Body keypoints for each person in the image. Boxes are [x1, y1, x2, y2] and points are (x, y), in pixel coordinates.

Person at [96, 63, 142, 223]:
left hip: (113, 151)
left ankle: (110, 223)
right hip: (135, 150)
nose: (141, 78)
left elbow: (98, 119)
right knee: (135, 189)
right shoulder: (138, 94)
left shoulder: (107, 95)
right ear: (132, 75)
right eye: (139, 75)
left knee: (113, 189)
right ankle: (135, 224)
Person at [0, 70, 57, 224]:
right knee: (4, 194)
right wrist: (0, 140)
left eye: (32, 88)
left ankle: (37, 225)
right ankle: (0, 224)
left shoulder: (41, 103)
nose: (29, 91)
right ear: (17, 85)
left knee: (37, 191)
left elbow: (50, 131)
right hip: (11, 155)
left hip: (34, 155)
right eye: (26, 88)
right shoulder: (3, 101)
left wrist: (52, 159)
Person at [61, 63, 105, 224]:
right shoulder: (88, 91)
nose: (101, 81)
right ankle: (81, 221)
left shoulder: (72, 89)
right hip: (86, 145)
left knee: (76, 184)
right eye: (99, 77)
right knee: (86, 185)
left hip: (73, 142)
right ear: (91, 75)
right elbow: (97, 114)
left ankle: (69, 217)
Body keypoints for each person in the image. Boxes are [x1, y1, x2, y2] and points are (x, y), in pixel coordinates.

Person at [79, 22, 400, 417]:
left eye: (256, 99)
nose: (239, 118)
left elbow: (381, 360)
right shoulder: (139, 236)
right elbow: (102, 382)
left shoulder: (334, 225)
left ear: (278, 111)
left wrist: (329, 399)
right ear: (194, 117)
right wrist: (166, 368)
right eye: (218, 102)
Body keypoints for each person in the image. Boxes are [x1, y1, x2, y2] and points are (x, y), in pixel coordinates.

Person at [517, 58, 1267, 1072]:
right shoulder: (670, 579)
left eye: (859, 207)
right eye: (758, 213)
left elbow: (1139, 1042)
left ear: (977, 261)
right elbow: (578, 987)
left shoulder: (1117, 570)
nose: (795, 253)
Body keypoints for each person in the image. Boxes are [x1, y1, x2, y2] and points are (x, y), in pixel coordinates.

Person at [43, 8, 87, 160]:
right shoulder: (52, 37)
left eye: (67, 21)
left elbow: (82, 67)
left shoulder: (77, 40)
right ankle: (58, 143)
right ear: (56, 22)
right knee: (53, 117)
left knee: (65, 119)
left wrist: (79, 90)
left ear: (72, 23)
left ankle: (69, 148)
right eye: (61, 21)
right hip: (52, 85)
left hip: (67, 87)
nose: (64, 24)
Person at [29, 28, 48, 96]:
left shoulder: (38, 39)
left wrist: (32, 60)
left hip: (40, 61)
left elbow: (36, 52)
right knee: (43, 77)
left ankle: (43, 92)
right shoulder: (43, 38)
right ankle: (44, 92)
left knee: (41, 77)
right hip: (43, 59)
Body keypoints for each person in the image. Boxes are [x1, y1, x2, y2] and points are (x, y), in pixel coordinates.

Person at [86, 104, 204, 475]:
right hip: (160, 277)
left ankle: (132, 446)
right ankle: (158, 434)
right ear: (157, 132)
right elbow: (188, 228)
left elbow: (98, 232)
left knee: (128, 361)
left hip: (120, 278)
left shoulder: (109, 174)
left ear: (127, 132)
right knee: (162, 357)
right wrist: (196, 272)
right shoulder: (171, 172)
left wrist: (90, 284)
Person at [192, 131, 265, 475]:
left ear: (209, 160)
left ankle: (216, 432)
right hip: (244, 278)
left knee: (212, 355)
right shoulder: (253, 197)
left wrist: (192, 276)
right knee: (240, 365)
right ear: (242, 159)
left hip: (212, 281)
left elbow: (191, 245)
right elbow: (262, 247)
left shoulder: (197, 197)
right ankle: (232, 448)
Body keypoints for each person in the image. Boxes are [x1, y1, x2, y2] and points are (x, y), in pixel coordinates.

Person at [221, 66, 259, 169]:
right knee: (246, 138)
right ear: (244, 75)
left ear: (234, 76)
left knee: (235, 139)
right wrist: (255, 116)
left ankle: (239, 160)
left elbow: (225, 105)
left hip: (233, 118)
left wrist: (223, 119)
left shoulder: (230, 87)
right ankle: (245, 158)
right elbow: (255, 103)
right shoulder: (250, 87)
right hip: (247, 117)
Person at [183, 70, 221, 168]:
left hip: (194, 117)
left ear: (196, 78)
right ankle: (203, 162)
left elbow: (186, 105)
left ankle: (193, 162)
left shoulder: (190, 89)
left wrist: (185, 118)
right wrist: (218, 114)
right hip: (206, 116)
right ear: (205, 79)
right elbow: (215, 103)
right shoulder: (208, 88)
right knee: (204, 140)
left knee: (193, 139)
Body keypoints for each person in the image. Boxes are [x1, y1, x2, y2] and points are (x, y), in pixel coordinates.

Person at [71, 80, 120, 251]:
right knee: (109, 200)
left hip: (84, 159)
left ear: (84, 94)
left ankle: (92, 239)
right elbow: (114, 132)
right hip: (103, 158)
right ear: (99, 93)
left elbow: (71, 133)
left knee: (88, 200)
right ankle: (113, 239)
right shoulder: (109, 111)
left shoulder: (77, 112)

# [Brief]
Could you copy every record above exactly as it stands?

# [Worked solution]
Body keypoints for each person in the image. Boxes are [x1, y1, x2, y2] and points are (x, y), in pixel coordinates.

Person at [96, 63, 142, 223]:
left hip: (113, 151)
left ankle: (110, 223)
right hip: (135, 150)
nose: (141, 78)
left elbow: (98, 119)
right knee: (135, 189)
right shoulder: (138, 94)
left shoulder: (107, 95)
right ear: (132, 75)
right eye: (139, 75)
left knee: (113, 189)
right ankle: (135, 224)
Person at [0, 70, 57, 224]:
right knee: (4, 194)
right wrist: (0, 140)
left eye: (32, 88)
left ankle: (37, 225)
right ankle: (0, 224)
left shoulder: (41, 103)
nose: (29, 91)
right ear: (17, 85)
left knee: (37, 191)
left elbow: (50, 131)
right hip: (11, 155)
left hip: (34, 155)
right eye: (26, 88)
right shoulder: (3, 101)
left wrist: (52, 159)
Person at [61, 63, 105, 224]:
right shoulder: (88, 91)
nose: (101, 81)
right ankle: (81, 221)
left shoulder: (72, 89)
right hip: (86, 145)
left knee: (76, 184)
right eye: (99, 77)
right knee: (86, 185)
left hip: (73, 142)
right ear: (91, 75)
right elbow: (97, 114)
left ankle: (69, 217)
Body keypoints for each person in the image. Boxes are [x1, y1, x2, y2] and points are (x, y), in pixel coordinates.

Person at [79, 22, 400, 417]:
left eye: (256, 99)
nose: (239, 118)
left elbow: (381, 360)
right shoulder: (139, 236)
right elbow: (102, 382)
left shoulder: (334, 225)
left ear: (278, 111)
left wrist: (329, 399)
right ear: (194, 117)
right wrist: (166, 368)
right eye: (218, 102)
Body keypoints for each person in the image. Boxes are [x1, y1, x2, y2] and points are (x, y), in pixel coordinates.

Person at [517, 58, 1267, 1072]:
right shoulder: (670, 579)
left eye: (859, 207)
right eye: (758, 213)
left elbow: (1139, 1042)
left ear: (977, 261)
right elbow: (578, 987)
left shoulder: (1117, 570)
nose: (795, 253)
Body keypoints for each person in the image. Boxes are [x1, y1, x2, y2] and points are (x, y), in pixel coordinates.

Person at [43, 8, 87, 160]:
right shoulder: (52, 37)
left eye: (67, 21)
left elbow: (82, 67)
left shoulder: (77, 40)
right ankle: (58, 143)
right ear: (56, 22)
right knee: (53, 117)
left knee: (65, 119)
left wrist: (79, 90)
left ear: (72, 23)
left ankle: (69, 148)
right eye: (61, 21)
right hip: (52, 85)
left hip: (67, 87)
nose: (64, 24)
Person at [29, 28, 48, 96]:
left shoulder: (38, 39)
left wrist: (32, 60)
left hip: (40, 61)
left elbow: (36, 52)
right knee: (43, 77)
left ankle: (43, 92)
right shoulder: (43, 38)
right ankle: (44, 92)
left knee: (41, 77)
right hip: (43, 59)
Body keypoints for each person in the image. Boxes are [x1, y1, x2, y2] and points are (x, y), in pixel coordinates.

Person at [86, 104, 204, 475]:
right hip: (160, 277)
left ankle: (132, 446)
right ankle: (158, 434)
right ear: (157, 132)
right elbow: (188, 228)
left elbow: (98, 232)
left knee: (128, 361)
left hip: (120, 278)
left shoulder: (109, 174)
left ear: (127, 132)
right knee: (162, 357)
right wrist: (196, 272)
right shoulder: (171, 172)
left wrist: (90, 284)
Person at [192, 131, 265, 475]:
left ear: (209, 160)
left ankle: (216, 432)
right hip: (244, 278)
left knee: (212, 355)
right shoulder: (253, 197)
left wrist: (192, 276)
right knee: (240, 365)
right ear: (242, 159)
left hip: (212, 281)
left elbow: (191, 245)
right elbow: (262, 247)
left shoulder: (197, 197)
right ankle: (232, 448)
Body keypoints for each person in the image. Boxes are [x1, y1, x2, y2] and points are (x, y), in pixel coordinates.

Person at [221, 66, 259, 169]:
right knee: (246, 138)
right ear: (244, 75)
left ear: (234, 76)
left knee: (235, 139)
right wrist: (255, 116)
left ankle: (239, 160)
left elbow: (225, 105)
left hip: (233, 118)
left wrist: (223, 119)
left shoulder: (230, 87)
right ankle: (245, 158)
right elbow: (255, 103)
right shoulder: (250, 87)
right hip: (247, 117)
Person at [183, 70, 221, 168]:
left hip: (194, 117)
left ear: (196, 78)
right ankle: (203, 162)
left elbow: (186, 105)
left ankle: (193, 162)
left shoulder: (190, 89)
left wrist: (185, 118)
right wrist: (218, 114)
right hip: (206, 116)
right ear: (205, 79)
right elbow: (215, 103)
right shoulder: (208, 88)
right knee: (204, 140)
left knee: (193, 139)
Body keypoints for each person in the image. Boxes are [x1, y1, x2, y2] and points are (x, y), in pixel coordinates.

Person at [71, 80, 120, 251]:
right knee: (109, 200)
left hip: (84, 159)
left ear: (84, 94)
left ankle: (92, 239)
right elbow: (114, 132)
right hip: (103, 158)
right ear: (99, 93)
left elbow: (71, 133)
left knee: (88, 200)
right ankle: (113, 239)
right shoulder: (109, 111)
left shoulder: (77, 112)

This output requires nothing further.